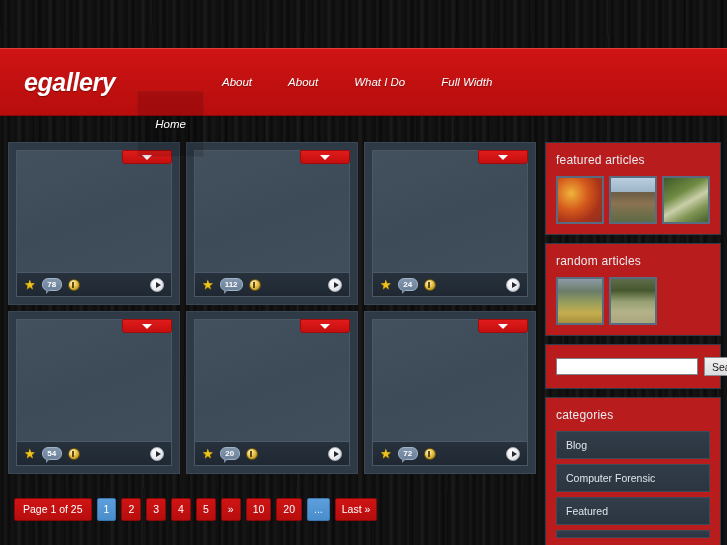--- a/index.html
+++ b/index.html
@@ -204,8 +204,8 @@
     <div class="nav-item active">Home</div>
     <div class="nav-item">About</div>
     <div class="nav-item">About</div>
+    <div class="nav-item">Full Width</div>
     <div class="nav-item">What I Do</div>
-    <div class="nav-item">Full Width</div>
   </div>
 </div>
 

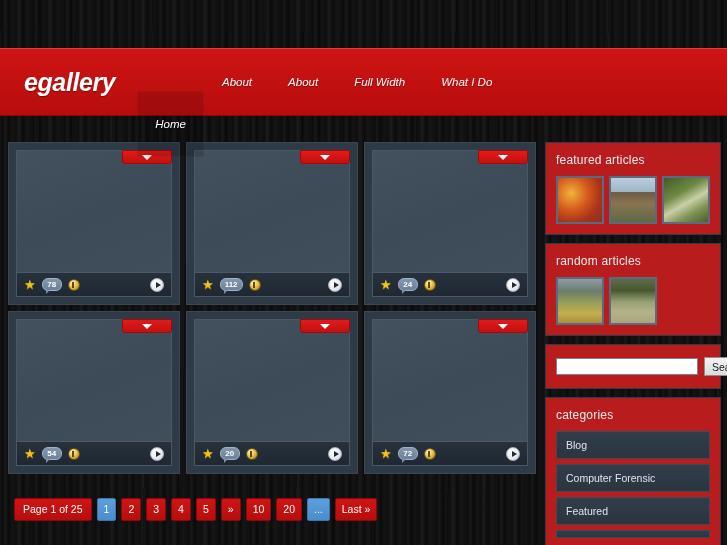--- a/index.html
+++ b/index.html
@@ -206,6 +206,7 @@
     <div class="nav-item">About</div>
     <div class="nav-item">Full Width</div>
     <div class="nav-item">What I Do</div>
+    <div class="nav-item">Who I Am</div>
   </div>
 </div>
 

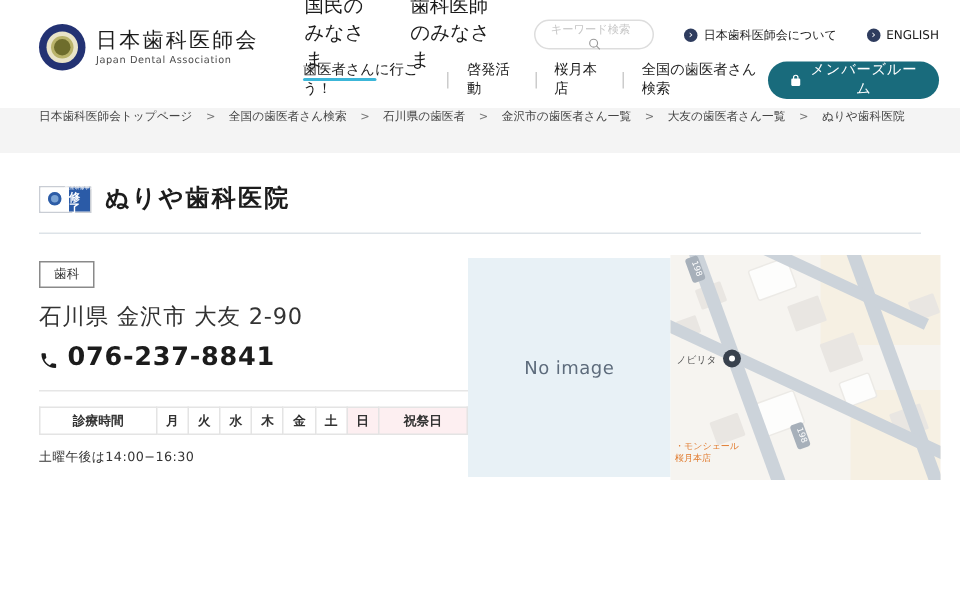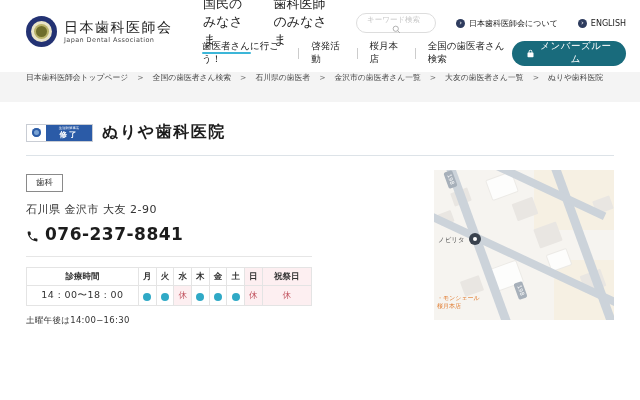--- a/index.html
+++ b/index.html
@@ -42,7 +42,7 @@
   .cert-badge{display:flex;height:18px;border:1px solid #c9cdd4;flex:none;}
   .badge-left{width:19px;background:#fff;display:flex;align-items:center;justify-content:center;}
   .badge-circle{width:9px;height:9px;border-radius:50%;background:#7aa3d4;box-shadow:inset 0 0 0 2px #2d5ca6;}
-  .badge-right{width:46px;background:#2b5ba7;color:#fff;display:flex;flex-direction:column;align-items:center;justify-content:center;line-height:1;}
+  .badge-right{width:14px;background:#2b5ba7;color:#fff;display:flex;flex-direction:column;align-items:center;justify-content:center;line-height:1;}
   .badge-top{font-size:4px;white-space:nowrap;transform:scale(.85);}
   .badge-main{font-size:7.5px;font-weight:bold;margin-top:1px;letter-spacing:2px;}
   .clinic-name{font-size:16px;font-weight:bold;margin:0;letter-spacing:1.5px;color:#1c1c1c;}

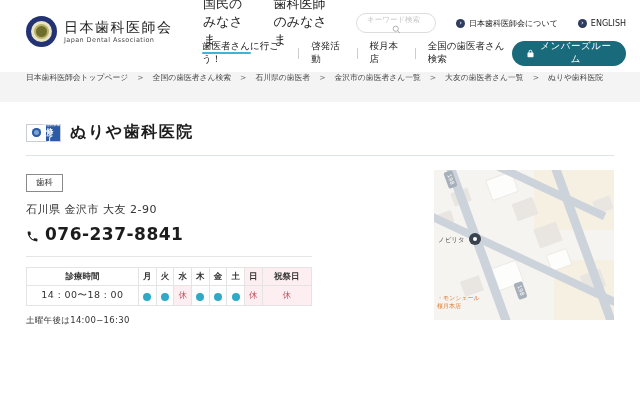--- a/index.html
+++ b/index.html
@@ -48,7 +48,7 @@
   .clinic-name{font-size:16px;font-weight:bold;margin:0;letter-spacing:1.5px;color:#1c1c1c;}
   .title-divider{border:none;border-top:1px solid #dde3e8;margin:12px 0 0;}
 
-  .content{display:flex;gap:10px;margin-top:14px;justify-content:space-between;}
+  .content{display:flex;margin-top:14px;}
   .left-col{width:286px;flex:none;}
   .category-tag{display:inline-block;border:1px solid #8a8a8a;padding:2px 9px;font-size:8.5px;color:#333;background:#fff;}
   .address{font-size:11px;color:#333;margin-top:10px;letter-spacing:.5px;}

● ● ●

Exercise aim: Omitting all images, retype each line of the records precisely.

Written solution:
--- a/index.html
+++ b/index.html
@@ -204,8 +204,8 @@
     <div class="nav-item active">Home</div>
     <div class="nav-item">About</div>
     <div class="nav-item">About</div>
+    <div class="nav-item">Full Width</div>
     <div class="nav-item">What I Do</div>
-    <div class="nav-item">Full Width</div>
   </div>
 </div>
 

--- a/index.html
+++ b/index.html
@@ -206,6 +206,7 @@
     <div class="nav-item">About</div>
     <div class="nav-item">Full Width</div>
     <div class="nav-item">What I Do</div>
+    <div class="nav-item">Who I Am</div>
   </div>
 </div>
 

--- a/index.html
+++ b/index.html
@@ -42,7 +42,7 @@
   .cert-badge{display:flex;height:18px;border:1px solid #c9cdd4;flex:none;}
   .badge-left{width:19px;background:#fff;display:flex;align-items:center;justify-content:center;}
   .badge-circle{width:9px;height:9px;border-radius:50%;background:#7aa3d4;box-shadow:inset 0 0 0 2px #2d5ca6;}
-  .badge-right{width:46px;background:#2b5ba7;color:#fff;display:flex;flex-direction:column;align-items:center;justify-content:center;line-height:1;}
+  .badge-right{width:14px;background:#2b5ba7;color:#fff;display:flex;flex-direction:column;align-items:center;justify-content:center;line-height:1;}
   .badge-top{font-size:4px;white-space:nowrap;transform:scale(.85);}
   .badge-main{font-size:7.5px;font-weight:bold;margin-top:1px;letter-spacing:2px;}
   .clinic-name{font-size:16px;font-weight:bold;margin:0;letter-spacing:1.5px;color:#1c1c1c;}

--- a/index.html
+++ b/index.html
@@ -48,7 +48,7 @@
   .clinic-name{font-size:16px;font-weight:bold;margin:0;letter-spacing:1.5px;color:#1c1c1c;}
   .title-divider{border:none;border-top:1px solid #dde3e8;margin:12px 0 0;}
 
-  .content{display:flex;gap:10px;margin-top:14px;justify-content:space-between;}
+  .content{display:flex;margin-top:14px;}
   .left-col{width:286px;flex:none;}
   .category-tag{display:inline-block;border:1px solid #8a8a8a;padding:2px 9px;font-size:8.5px;color:#333;background:#fff;}
   .address{font-size:11px;color:#333;margin-top:10px;letter-spacing:.5px;}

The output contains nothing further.